Rediseñando el Jeep
De la mano de IKA el Jeep fué el primer utilitario de industria nacional, elemental por un lado y polivalente por el otro fué una gran acierto de parte de Industrias Kaiser pensando en el mercado local.
Usted podrá imaginar que por los 50s era tierra virgen y sobre un parque automotor escaso, pensar en un utilitarios, en el sentido que hoy se le da al término, era pensar en muy pocos vehículos con ése fin.
En ése contexto llega el Jeep, aquél vehículo rústico pensado para actividad rural y gente de buena salud que se aguante manejar expuesto a los elementos... Ya sea sol, lluvia, granizo, frío, calor, humedad y combinaciones felices de todo lo enumerado.

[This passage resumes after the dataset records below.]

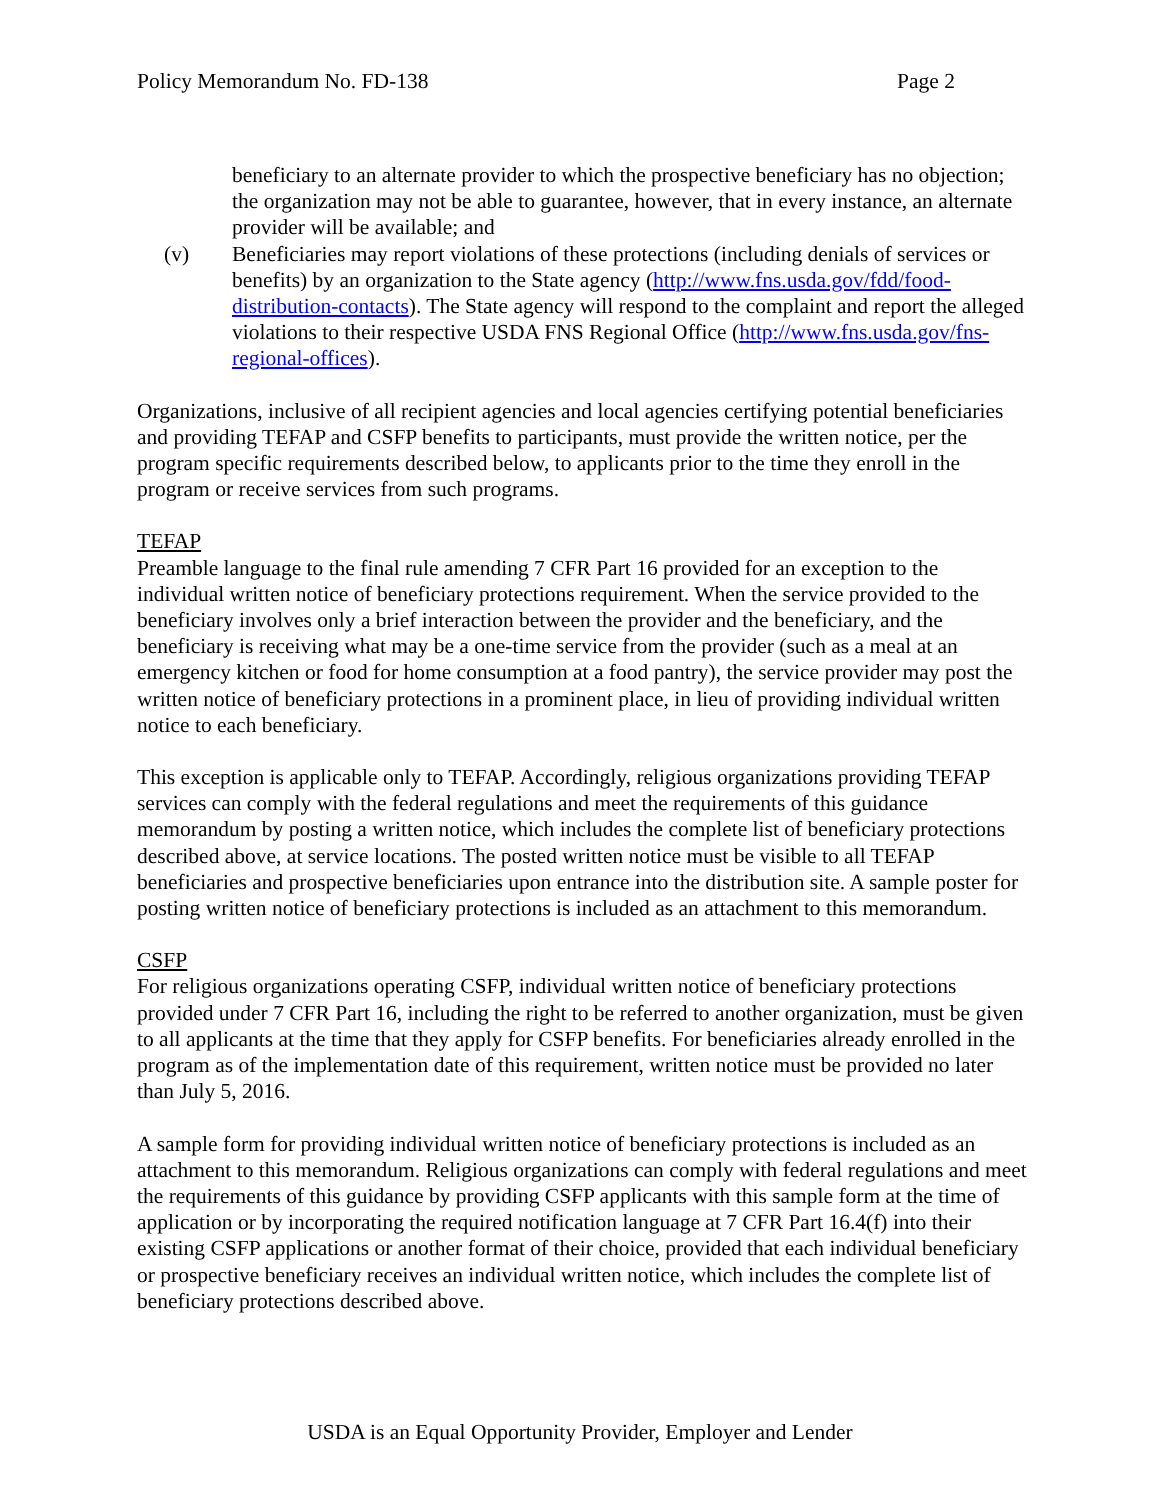Policy Memorandum No. FD-138 Page 2
beneficiary to an alternate provider to which the prospective beneficiary has no objection; the organization may not be able to guarantee, however, that in every instance, an alternate provider will be available; and
(v) Beneficiaries may report violations of these protections (including denials of services or benefits) by an organization to the State agency (http://www.fns.usda.gov/fdd/food-distribution-contacts). The State agency will respond to the complaint and report the alleged violations to their respective USDA FNS Regional Office (http://www.fns.usda.gov/fns-regional-offices).
Organizations, inclusive of all recipient agencies and local agencies certifying potential beneficiaries and providing TEFAP and CSFP benefits to participants, must provide the written notice, per the program specific requirements described below, to applicants prior to the time they enroll in the program or receive services from such programs.
TEFAP
Preamble language to the final rule amending 7 CFR Part 16 provided for an exception to the individual written notice of beneficiary protections requirement. When the service provided to the beneficiary involves only a brief interaction between the provider and the beneficiary, and the beneficiary is receiving what may be a one-time service from the provider (such as a meal at an emergency kitchen or food for home consumption at a food pantry), the service provider may post the written notice of beneficiary protections in a prominent place, in lieu of providing individual written notice to each beneficiary.
This exception is applicable only to TEFAP. Accordingly, religious organizations providing TEFAP services can comply with the federal regulations and meet the requirements of this guidance memorandum by posting a written notice, which includes the complete list of beneficiary protections described above, at service locations. The posted written notice must be visible to all TEFAP beneficiaries and prospective beneficiaries upon entrance into the distribution site. A sample poster for posting written notice of beneficiary protections is included as an attachment to this memorandum.
CSFP
For religious organizations operating CSFP, individual written notice of beneficiary protections provided under 7 CFR Part 16, including the right to be referred to another organization, must be given to all applicants at the time that they apply for CSFP benefits. For beneficiaries already enrolled in the program as of the implementation date of this requirement, written notice must be provided no later than July 5, 2016.
A sample form for providing individual written notice of beneficiary protections is included as an attachment to this memorandum. Religious organizations can comply with federal regulations and meet the requirements of this guidance by providing CSFP applicants with this sample form at the time of application or by incorporating the required notification language at 7 CFR Part 16.4(f) into their existing CSFP applications or another format of their choice, provided that each individual beneficiary or prospective beneficiary receives an individual written notice, which includes the complete list of beneficiary protections described above.
USDA is an Equal Opportunity Provider, Employer and Lender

LOTE (sus): Terreno sin edificación o construcción alguna delimitado en su perímetro con escrituras a la venta.
Así como comprar un lote supone un proyecto sobre su uso posterior, el Jeep era la versión automovilística del lote. Era la base de un proyecto de vehículo, incluso hay una versión de Jeep Cargo que ni carrocería de Jeep tiene, una suerte de planchón con un asiento y motor.
En efecto, la utilidad del Jeep per se era limitada, oblar su costo para usarlo con su "confort" original no era la ecuación que mejor resultado daba y respecto a su "utilidad" también.
Así el Jeep fué la semilla para que se desarolle de forma paralela la industria carrocera, podía encontrar fabricantes como Facma, Rudal, Compreg y Mancar (por nombrar algunas) y dentro de ése grupo estaba la carrocera Sabú.
Nacerían versiones Pick-Up, Rural y furgón del Jeep dependiendo de la cabina añadida por la carrocera sobre las versiones corta y larga del Jeep IKA.
En el caso de Sabú la carrocería añadida era de chapa doble Nº18 (chapa gruesa) con perfilería para reforzar los laterales y techo bombé, no se abulonaban sino que se unían con soldadura.
Otro aspecto particular era lo modificación de las puertas laterales para darles mayor tamaño y un acceso a la parte de carga por la parte posterior mediante una compuerta simple de apertura lateral.
El respetable espesor de la chapa, sus refuerzos y la soldadura... Sabú más que un utilitario fabricaba un tanque de reparto.
Hoy se puede decir que la calidad del trabajo y los materiales empleados eran superlativos, las unidades sobreviventes sufren el paso del tiempo de manera pareja, como si hubieran salido así de fábrica.
Interesante el desarrollo para entender éste IKA Sabú, ahora sí le puedo decir: Mi principal impulso para adquirir éste modelo es el café.
No soy un jeepmaníaco, pero mi relación visceral con el café excede los límites del vicio.
Usted se preguntará por qué no colecciono café... Por que me lo tomo...
Otra afición que tengo es la gráfica de antaño, la cartelería antigua de puño y pincel, ése arte anónimo que daba uso de la belleza como principal atractivo y lograr su fin comercial.
Póngase una camisa blanca, un suéter de cuello V y arrímese (con un café en la mano) a la persona que tenga cerca a la tarde y dígale "Tengo afición... Por la gráfica de antaño... La cartelería antigua de puño y pincel... (Tome un sorbo de café) Ése arte anónimo... Que daba uso de la belleza como principal atractivo..."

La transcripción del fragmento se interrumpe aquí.